BEGIN DATA FOR REVIEW
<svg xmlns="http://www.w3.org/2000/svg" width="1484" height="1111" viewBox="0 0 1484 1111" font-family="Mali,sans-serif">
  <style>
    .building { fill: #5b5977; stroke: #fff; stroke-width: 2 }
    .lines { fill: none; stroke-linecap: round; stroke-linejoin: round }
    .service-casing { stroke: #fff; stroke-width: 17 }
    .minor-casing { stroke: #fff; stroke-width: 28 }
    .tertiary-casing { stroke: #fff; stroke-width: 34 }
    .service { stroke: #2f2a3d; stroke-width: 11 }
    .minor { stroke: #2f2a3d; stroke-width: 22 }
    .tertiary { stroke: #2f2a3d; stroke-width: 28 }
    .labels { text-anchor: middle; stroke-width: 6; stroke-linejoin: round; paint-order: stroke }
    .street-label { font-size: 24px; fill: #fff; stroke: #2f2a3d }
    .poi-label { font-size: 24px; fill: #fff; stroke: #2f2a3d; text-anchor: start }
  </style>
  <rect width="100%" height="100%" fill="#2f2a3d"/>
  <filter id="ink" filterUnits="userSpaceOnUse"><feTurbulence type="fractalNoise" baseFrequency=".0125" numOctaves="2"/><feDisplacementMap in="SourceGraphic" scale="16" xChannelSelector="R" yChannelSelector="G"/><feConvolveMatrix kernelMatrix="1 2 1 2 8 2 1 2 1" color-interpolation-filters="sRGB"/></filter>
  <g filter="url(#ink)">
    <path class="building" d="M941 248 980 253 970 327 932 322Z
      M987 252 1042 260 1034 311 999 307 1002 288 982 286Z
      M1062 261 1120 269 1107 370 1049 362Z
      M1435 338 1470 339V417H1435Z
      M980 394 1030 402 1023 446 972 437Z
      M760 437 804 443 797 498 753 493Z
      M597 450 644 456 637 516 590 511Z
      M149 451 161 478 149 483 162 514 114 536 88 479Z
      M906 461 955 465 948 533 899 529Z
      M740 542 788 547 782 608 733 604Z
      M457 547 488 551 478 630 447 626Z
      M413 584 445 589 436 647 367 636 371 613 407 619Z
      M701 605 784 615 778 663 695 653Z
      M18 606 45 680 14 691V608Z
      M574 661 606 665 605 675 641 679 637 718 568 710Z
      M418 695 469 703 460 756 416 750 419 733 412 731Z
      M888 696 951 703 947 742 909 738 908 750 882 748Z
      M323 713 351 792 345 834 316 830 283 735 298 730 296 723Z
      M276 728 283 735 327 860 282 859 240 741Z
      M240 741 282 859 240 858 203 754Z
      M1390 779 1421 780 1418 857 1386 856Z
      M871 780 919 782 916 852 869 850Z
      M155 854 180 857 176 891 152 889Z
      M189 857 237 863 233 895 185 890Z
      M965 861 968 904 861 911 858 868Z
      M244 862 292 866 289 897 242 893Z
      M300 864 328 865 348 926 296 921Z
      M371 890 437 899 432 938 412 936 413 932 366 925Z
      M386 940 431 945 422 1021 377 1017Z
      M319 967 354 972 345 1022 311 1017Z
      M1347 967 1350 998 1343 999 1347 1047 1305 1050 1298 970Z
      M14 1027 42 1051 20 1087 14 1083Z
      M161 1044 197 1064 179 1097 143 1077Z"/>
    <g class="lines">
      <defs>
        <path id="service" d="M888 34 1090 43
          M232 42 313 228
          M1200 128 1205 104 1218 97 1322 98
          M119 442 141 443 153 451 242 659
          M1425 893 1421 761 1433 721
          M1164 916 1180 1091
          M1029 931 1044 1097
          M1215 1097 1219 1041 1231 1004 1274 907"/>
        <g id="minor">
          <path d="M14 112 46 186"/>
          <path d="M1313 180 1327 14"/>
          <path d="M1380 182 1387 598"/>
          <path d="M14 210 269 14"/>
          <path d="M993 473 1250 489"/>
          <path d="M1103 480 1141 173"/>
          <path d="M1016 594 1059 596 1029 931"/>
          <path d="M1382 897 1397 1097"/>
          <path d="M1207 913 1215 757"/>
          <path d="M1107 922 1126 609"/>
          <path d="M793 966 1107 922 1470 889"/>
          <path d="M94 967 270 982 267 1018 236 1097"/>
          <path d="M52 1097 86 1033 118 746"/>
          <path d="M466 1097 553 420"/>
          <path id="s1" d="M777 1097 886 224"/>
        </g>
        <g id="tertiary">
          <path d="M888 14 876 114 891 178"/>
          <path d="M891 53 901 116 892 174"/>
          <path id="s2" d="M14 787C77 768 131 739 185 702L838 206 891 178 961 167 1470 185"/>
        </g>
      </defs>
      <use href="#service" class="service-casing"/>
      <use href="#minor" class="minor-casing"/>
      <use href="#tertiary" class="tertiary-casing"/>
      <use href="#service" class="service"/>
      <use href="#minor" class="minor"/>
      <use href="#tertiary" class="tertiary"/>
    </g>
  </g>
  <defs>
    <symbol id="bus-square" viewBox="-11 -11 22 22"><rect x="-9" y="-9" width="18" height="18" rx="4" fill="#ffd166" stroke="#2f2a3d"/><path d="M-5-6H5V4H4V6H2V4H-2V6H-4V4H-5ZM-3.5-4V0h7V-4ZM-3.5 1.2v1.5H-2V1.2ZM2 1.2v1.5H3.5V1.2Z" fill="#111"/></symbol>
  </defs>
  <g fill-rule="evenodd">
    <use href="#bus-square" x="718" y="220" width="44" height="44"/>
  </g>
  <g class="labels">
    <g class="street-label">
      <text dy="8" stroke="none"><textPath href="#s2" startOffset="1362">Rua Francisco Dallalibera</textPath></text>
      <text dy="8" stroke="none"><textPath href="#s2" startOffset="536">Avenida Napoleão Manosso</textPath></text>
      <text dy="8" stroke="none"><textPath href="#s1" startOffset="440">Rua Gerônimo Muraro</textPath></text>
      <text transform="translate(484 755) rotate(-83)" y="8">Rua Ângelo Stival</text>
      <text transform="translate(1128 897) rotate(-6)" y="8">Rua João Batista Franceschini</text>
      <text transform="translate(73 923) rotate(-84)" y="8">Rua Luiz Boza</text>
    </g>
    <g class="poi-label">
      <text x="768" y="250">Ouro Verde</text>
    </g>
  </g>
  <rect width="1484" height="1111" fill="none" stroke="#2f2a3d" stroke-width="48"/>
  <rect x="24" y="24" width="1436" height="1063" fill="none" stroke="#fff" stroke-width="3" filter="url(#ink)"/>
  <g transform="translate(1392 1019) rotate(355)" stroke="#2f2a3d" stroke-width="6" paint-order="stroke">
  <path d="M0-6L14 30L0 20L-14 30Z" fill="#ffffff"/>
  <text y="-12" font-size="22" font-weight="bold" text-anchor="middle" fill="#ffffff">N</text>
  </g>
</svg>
END DATA FOR REVIEW
- [WHAT TO WORK ON]
Output the records above in their entirety, exactly.

- [TASK OUTPUT]
<svg xmlns="http://www.w3.org/2000/svg" width="1484" height="1111" viewBox="0 0 1484 1111" font-family="Mali,sans-serif">
  <style>
    .building { fill: #5b5977; stroke: #fff; stroke-width: 2 }
    .lines { fill: none; stroke-linecap: round; stroke-linejoin: round }
    .service-casing { stroke: #fff; stroke-width: 17 }
    .minor-casing { stroke: #fff; stroke-width: 28 }
    .tertiary-casing { stroke: #fff; stroke-width: 34 }
    .service { stroke: #2f2a3d; stroke-width: 11 }
    .minor { stroke: #2f2a3d; stroke-width: 22 }
    .tertiary { stroke: #2f2a3d; stroke-width: 28 }
    .labels { text-anchor: middle; stroke-width: 6; stroke-linejoin: round; paint-order: stroke }
    .street-label { font-size: 24px; fill: #fff; stroke: #2f2a3d }
    .poi-label { font-size: 24px; fill: #fff; stroke: #2f2a3d; text-anchor: start }
  </style>
  <rect width="100%" height="100%" fill="#2f2a3d"/>
  <filter id="ink" filterUnits="userSpaceOnUse"><feTurbulence type="fractalNoise" baseFrequency=".0125" numOctaves="2"/><feDisplacementMap in="SourceGraphic" scale="16" xChannelSelector="R" yChannelSelector="G"/><feConvolveMatrix kernelMatrix="1 2 1 2 8 2 1 2 1" color-interpolation-filters="sRGB"/></filter>
  <g filter="url(#ink)">
    <path class="building" d="M941 248 980 253 970 327 932 322Z
      M987 252 1042 260 1034 311 999 307 1002 288 982 286Z
      M1062 261 1120 269 1107 370 1049 362Z
      M1435 338 1470 339V417H1435Z
      M980 394 1030 402 1023 446 972 437Z
      M760 437 804 443 797 498 753 493Z
      M597 450 644 456 637 516 590 511Z
      M149 451 161 478 149 483 162 514 114 536 88 479Z
      M906 461 955 465 948 533 899 529Z
      M740 542 788 547 782 608 733 604Z
      M457 547 488 551 478 630 447 626Z
      M413 584 445 589 436 647 367 636 371 613 407 619Z
      M701 605 784 615 778 663 695 653Z
      M18 606 45 680 14 691V608Z
      M574 661 606 665 605 675 641 679 637 718 568 710Z
      M418 695 469 703 460 756 416 750 419 733 412 731Z
      M888 696 951 703 947 742 909 738 908 750 882 748Z
      M323 713 351 792 345 834 316 830 283 735 298 730 296 723Z
      M276 728 283 735 327 860 282 859 240 741Z
      M240 741 282 859 240 858 203 754Z
      M1390 779 1421 780 1418 857 1386 856Z
      M871 780 919 782 916 852 869 850Z
      M155 854 180 857 176 891 152 889Z
      M189 857 237 863 233 895 185 890Z
      M965 861 968 904 861 911 858 868Z
      M244 862 292 866 289 897 242 893Z
      M300 864 328 865 348 926 296 921Z
      M371 890 437 899 432 938 412 936 413 932 366 925Z
      M386 940 431 945 422 1021 377 1017Z
      M319 967 354 972 345 1022 311 1017Z
      M1347 967 1350 998 1343 999 1347 1047 1305 1050 1298 970Z
      M14 1027 42 1051 20 1087 14 1083Z
      M161 1044 197 1064 179 1097 143 1077Z"/>
    <g class="lines">
      <defs>
        <path id="service" d="M888 34 1090 43
          M232 42 313 228
          M1200 128 1205 104 1218 97 1322 98
          M119 442 141 443 153 451 242 659
          M1425 893 1421 761 1433 721
          M1164 916 1180 1091
          M1029 931 1044 1097
          M1215 1097 1219 1041 1231 1004 1274 907"/>
        <g id="minor">
          <path d="M14 112 46 186"/>
          <path d="M1313 180 1327 14"/>
          <path d="M1380 182 1387 598"/>
          <path d="M14 210 269 14"/>
          <path d="M993 473 1250 489"/>
          <path d="M1103 480 1141 173"/>
          <path d="M1016 594 1059 596 1029 931"/>
          <path d="M1382 897 1397 1097"/>
          <path d="M1207 913 1215 757"/>
          <path d="M1107 922 1126 609"/>
          <path d="M793 966 1107 922 1470 889"/>
          <path d="M94 967 270 982 267 1018 236 1097"/>
          <path d="M52 1097 86 1033 118 746"/>
          <path d="M466 1097 553 420"/>
          <path id="s1" d="M777 1097 886 224"/>
        </g>
        <g id="tertiary">
          <path d="M888 14 876 114 891 178"/>
          <path d="M891 53 901 116 892 174"/>
          <path id="s2" d="M14 787C77 768 131 739 185 702L838 206 891 178 961 167 1470 185"/>
        </g>
      </defs>
      <use href="#service" class="service-casing"/>
      <use href="#minor" class="minor-casing"/>
      <use href="#tertiary" class="tertiary-casing"/>
      <use href="#service" class="service"/>
      <use href="#minor" class="minor"/>
      <use href="#tertiary" class="tertiary"/>
    </g>
  </g>
  <defs>
    <symbol id="bus-square" viewBox="-11 -11 22 22"><rect x="-9" y="-9" width="18" height="18" rx="4" fill="#ffd166" stroke="#2f2a3d"/><path d="M-5-6H5V4H4V6H2V4H-2V6H-4V4H-5ZM-3.5-4V0h7V-4ZM-3.5 1.2v1.5H-2V1.2ZM2 1.2v1.5H3.5V1.2Z" fill="#111"/></symbol>
  </defs>
  <g fill-rule="evenodd">
    <use href="#bus-square" x="718" y="220" width="44" height="44"/>
  </g>
  <g class="labels">
    <g class="street-label">
      <text dy="8" stroke="none"><textPath href="#s2" startOffset="1362">Rua Francisco Dallalibera</textPath></text>
      <text dy="8" stroke="none"><textPath href="#s2" startOffset="536">Avenida Napoleão Manosso</textPath></text>
      <text dy="8" stroke="none"><textPath href="#s1" startOffset="440">Rua Gerônimo Muraro</textPath></text>
      <text transform="translate(484 755) rotate(-83)" y="8">Rua Ângelo Stival</text>
      <text transform="translate(1128 897) rotate(-6)" y="8">Rua João Batista Franceschini</text>
      <text transform="translate(73 923) rotate(-84)" y="8">Rua Luiz Boza</text>
    </g>
    <g class="poi-label">
      <text x="768" y="250">Ouro Verde</text>
    </g>
  </g>
  <rect width="1484" height="1111" fill="none" stroke="#2f2a3d" stroke-width="48"/>
  <rect x="24" y="24" width="1436" height="1063" fill="none" stroke="#fff" stroke-width="3" filter="url(#ink)"/>
  <g transform="translate(1392 1019) rotate(355)" stroke="#2f2a3d" stroke-width="6" paint-order="stroke">
  <path d="M0-6L14 30L0 20L-14 30Z" fill="#ffffff"/>
  <text y="-12" font-size="22" font-weight="bold" text-anchor="middle" fill="#ffffff">N</text>
  </g>
</svg>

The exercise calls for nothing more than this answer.